The National Financial Reporting Authority (NFRA) chairman Nitin Gupta on Tuesday urged Corporate India to work on a new reporting template for the audit committees as the amount of information shared by them currently is not sufficient for the investors to understand the risks.

The Companies Act, 2013 and SEBI (Listing Obligations and Disclosure Requirements) Regulations have cast a number of critical responsibilities on the audit committees to protect investors, creditors and the public at large. However, there is hardly any information available to the public on whether the audit committees have discharged those functions and duties. “Simply disclosing the number of meetings (held) is not adequate,” Gupta said at an ASSOCHAM event here.

The NFRA chairman also suggested that the companies should consider creating a separate board-level risk management committee to identify the emerging risks like artificial intelligence (AI), environmental, social, and governance (ESG), and cybersecurity.

What did Nitin Gupta say?

“New risks are emerging. In today’s world, we are talking about AI in a big way. It is one of the major risks that the corporations should take into consideration. A recent global survey of 975 companies by EY revealed that nearly every company surveyed said that they suffered financial losses into AI-related incidents of upwards of $4.4 million,” Gupta said.

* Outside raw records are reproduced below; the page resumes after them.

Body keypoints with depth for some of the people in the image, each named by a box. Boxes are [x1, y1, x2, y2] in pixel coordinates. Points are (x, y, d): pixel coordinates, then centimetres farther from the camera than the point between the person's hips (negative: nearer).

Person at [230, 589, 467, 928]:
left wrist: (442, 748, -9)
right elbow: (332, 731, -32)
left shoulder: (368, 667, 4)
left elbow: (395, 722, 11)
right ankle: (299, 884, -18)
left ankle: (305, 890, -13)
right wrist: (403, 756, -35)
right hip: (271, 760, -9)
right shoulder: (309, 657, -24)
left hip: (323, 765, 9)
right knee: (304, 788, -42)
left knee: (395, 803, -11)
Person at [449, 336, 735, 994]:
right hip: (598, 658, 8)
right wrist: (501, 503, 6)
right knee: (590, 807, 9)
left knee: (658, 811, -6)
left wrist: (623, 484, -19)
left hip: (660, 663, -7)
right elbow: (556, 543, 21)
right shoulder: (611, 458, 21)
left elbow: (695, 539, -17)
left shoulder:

He said that the audit committees may not have the relevant necessary skills, experience and expertise to understand and manage the variety of risks which are evolving now, and hence there’s a need for a separate risk management committee.

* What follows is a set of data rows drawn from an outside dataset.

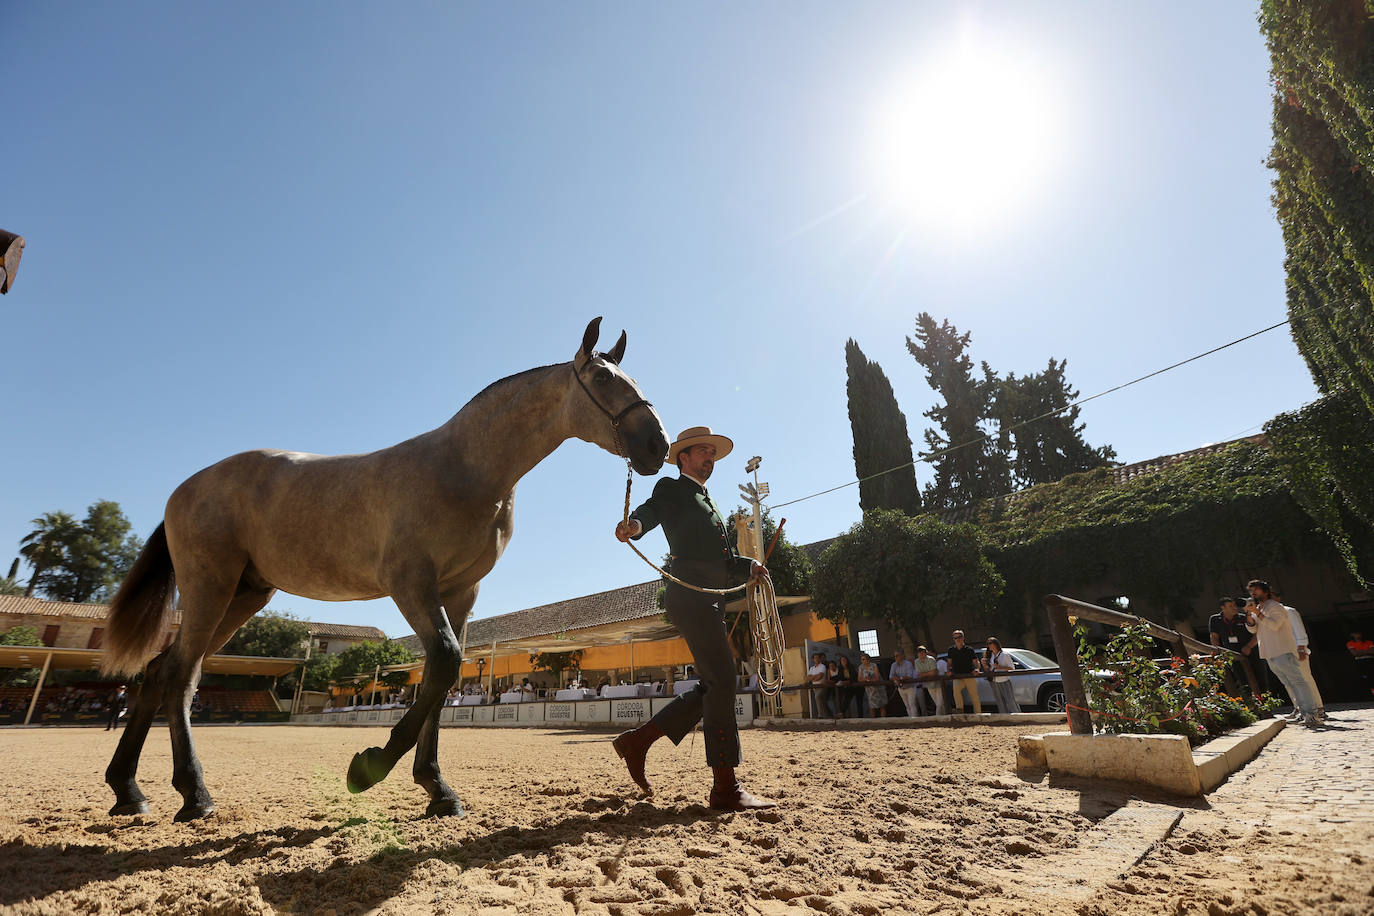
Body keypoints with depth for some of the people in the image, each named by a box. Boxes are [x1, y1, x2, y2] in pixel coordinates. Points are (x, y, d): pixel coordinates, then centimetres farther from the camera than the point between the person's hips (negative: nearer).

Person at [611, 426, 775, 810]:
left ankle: (637, 741, 15)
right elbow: (651, 510, -16)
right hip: (690, 594, -9)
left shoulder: (709, 505, 30)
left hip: (710, 601, 9)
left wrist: (749, 566, 5)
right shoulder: (671, 488, 6)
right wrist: (633, 525, -39)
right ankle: (726, 788, -4)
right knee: (722, 681, -11)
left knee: (713, 687, 9)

Further, the NFRA chairman said that India must consider a longer time horizon to determine a company’s ability to continue operating. “In India, we are taking 12 months as the period for ascertaining the viability as a going concern, but can we take a longer horizon for this purpose, and determine the viability so that the failures can be avoided,” he said.

Over the past five years, the NFRA has published 79 disciplinary orders involving 108 actions, including 20 actions against the audit firms, and 88 against the individual auditors. In addition, there have been 7 cases of debarment of audit firms.

Gupta said that even though there’s a proliferation of ESG reporting standards globally; the ESG reporting should not become a mere technicality of disclosure. “In 2024, the International Sustainability Standards Board (ISSB) of IFRS Foundation issued two globally acceptable baseline standards. Similarly, the International Audit and Assurance Standards Board (IAASB) issued a comprehensive standard for the audit of sustainability. But the reporting should be a reflection of the ESG implementation in the corporate sector,” he said.

Gupta on economic reforms

He also said that the economic reforms, GDP growth and increase in market capitalisation must be accompanied by high-quality financial reporting systems.

He noted that in a span of five years, the market capitalisation has doubled to about Rs 4.25 lakh crore in 2025. “There’s a tremendous momentum in the IPO segment. So, there is a desire on the part of the investors, including foreign investors, to invest in India.” The India growth story has to ultimately transform into a high-quality corporate governance, high-quality financial reporting system, and robust audit profession, he added.